Semi-Supervised Classification with GANs

  • A much more generally useful application of GANs is
    • semi-supervised learning, where we actually improve the performance of a classifier using a GAN.
  • Many more current products and services use classification than generation.
    • Object recognition models
      • based on deep learning often achieve superhuman accuracy after they have been trained.
      • Modern deep learning algorithms are not yet anywhere near human efficiency during learning.
  • People are able to learn from very few examples provided by a teacher.
    • But that’s probably because people also have all kinds of sensory experience that doesn’t come with labels.
    • We don’t receive labels for most of our experiences.
    • And we have a lot of experiences that don’t resemble anything
      • that a modern deep learning algorithm gets to see in its training set.
    • One path to improving the learning efficiency of deep learning models is semi-supervised learning.
  • Semi-supervised learning
    • can learn from the labeled examples like usual.
    • But it can also get better at classification, by studying unlabelled examples
      • even though those examples have no class label.
    • Usually, it is much easier and cheaper to obtain unlabeled data than to obtain labeled data.

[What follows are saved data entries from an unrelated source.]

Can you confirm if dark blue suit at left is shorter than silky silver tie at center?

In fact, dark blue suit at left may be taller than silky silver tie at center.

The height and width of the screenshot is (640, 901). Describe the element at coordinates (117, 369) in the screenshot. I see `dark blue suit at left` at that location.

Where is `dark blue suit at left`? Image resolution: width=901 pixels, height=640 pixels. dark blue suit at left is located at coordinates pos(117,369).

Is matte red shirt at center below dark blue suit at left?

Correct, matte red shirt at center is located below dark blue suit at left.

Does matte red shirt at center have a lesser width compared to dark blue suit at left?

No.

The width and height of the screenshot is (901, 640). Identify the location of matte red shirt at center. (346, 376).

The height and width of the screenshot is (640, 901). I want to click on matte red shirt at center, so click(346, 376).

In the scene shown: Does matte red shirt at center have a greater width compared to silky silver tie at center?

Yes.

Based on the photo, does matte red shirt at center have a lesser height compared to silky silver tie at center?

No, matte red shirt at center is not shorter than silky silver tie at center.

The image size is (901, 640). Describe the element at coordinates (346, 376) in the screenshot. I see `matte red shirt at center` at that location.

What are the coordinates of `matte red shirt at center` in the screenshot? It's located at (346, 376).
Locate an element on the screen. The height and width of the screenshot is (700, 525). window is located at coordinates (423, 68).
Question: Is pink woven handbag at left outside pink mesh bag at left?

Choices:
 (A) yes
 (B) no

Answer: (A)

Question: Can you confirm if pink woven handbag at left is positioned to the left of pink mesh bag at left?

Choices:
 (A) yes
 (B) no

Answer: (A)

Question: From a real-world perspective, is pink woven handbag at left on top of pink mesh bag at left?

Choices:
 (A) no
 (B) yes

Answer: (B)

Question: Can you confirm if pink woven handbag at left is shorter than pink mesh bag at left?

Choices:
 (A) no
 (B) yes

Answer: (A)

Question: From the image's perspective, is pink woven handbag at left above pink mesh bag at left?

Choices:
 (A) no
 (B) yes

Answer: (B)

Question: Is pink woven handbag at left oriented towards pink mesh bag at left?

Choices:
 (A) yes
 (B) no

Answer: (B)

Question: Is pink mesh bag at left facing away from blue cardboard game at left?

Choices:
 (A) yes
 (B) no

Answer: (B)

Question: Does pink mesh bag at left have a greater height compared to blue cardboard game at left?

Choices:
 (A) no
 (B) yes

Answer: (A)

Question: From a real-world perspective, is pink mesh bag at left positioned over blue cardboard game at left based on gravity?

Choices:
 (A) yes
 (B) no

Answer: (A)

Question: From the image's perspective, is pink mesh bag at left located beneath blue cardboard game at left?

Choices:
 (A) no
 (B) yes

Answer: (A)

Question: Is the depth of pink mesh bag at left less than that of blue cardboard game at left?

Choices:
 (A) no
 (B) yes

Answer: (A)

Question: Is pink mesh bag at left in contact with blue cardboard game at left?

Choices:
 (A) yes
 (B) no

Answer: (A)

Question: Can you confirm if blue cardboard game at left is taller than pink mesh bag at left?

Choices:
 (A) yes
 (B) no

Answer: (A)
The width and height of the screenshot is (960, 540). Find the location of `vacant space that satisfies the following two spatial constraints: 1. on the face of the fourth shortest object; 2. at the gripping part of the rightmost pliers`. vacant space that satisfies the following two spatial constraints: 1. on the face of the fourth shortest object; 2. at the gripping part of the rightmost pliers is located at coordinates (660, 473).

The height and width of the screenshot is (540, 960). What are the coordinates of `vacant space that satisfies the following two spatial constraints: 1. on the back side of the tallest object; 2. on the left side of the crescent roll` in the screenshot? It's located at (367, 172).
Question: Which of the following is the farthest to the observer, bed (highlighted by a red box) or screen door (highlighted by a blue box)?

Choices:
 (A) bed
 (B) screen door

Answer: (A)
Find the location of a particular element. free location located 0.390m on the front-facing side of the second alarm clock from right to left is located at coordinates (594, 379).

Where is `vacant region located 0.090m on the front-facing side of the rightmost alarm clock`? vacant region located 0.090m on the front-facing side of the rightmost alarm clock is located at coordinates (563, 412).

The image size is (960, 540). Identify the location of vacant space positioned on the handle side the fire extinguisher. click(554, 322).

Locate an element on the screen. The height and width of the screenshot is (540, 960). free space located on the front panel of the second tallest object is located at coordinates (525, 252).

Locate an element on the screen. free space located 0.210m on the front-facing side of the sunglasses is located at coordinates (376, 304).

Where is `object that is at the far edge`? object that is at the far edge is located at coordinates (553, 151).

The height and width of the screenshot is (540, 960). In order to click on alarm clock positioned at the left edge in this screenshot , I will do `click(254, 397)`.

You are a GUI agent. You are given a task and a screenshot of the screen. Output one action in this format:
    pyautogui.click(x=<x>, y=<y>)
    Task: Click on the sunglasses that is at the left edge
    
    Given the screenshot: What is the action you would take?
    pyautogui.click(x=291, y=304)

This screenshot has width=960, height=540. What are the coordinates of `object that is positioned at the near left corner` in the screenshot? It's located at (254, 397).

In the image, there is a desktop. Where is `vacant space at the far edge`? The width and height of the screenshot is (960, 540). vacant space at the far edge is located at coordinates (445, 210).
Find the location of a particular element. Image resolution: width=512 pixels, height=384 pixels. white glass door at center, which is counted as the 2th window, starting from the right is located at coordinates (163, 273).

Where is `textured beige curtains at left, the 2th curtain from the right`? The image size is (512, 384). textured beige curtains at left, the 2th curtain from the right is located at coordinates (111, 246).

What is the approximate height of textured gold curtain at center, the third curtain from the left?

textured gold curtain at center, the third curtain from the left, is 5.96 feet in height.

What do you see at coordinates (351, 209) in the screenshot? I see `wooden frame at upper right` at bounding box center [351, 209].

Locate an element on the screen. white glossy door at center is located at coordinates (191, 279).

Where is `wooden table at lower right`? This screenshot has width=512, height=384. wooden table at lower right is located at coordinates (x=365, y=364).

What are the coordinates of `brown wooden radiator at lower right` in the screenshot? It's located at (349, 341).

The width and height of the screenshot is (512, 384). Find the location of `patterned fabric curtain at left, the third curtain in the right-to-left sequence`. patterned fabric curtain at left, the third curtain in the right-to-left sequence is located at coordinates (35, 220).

  • To do semi-supervised classification with GANs
    • we’ll need to set up the GAN to work as a classifier.
    • GANs contain two models, the generator and the discriminator.
      • Usually we train both and then throw the discriminator away at the end of training.
      • We usually only care about using the generator to create samples.


  • The discriminator
    • For semi-supervised learning focus on the discriminator rather than the generator.
    • We’ll extend the discriminator to be our classifier
      • and use it to classify new data after we’re done training it.
    • We can actually throw away the generator, unless we also want to generate images.
    • So far a discriminator net with one sigmoid output, gives us the probability
    • We can turn this into a softmax with two outputs,
      • one corresponding to the real class
      • one corresponding to the fake class


  • Training
    • Now we can train the model using the sum of two costs.
      • For the examples that have labels, we can use the regular supervised cross entropy cost.
      • For all of the other examples and also for fake samples from the generator, we can add the GAN cost.
    • To get the probability that the input is real,
      • we just sum over the probabilities for all the real classes.
      • Normal classifiers can learn only on labeled images.
    • This new setup can learn on
      • labeled images
      • real unlabeled images
      • and even fake images from the generator.
    • Altogether this results in very low error on the test set
      • because there are so many different sources of information even without using many labeled examples.
      • To get this to work really well, we need one more trick called feature matching. training.png
    • Feature matching
      • The idea of feature matching is
        • to add a term to the cost function for the generator,
        • penalizing the mean absolute error between
          • the average value of some set of features on the training data,
          • and the average value of that set of features on the generated samples.
      • The set of features can be any group of hidden units from the discriminator. feature-matching.png
  • So semi-supervised learning still as some catching up
    • to do compared to the brute force approach of just gathering tons and tons of labeled data.
    • Usually, labeled data is the bottleneck
      • that determines which tasks we are or aren’t able to solve with machine learning.
    • Hopefully using semi-supervised GANs,
      • you’ll be able to tackle a lot of problems that weren’t possible before.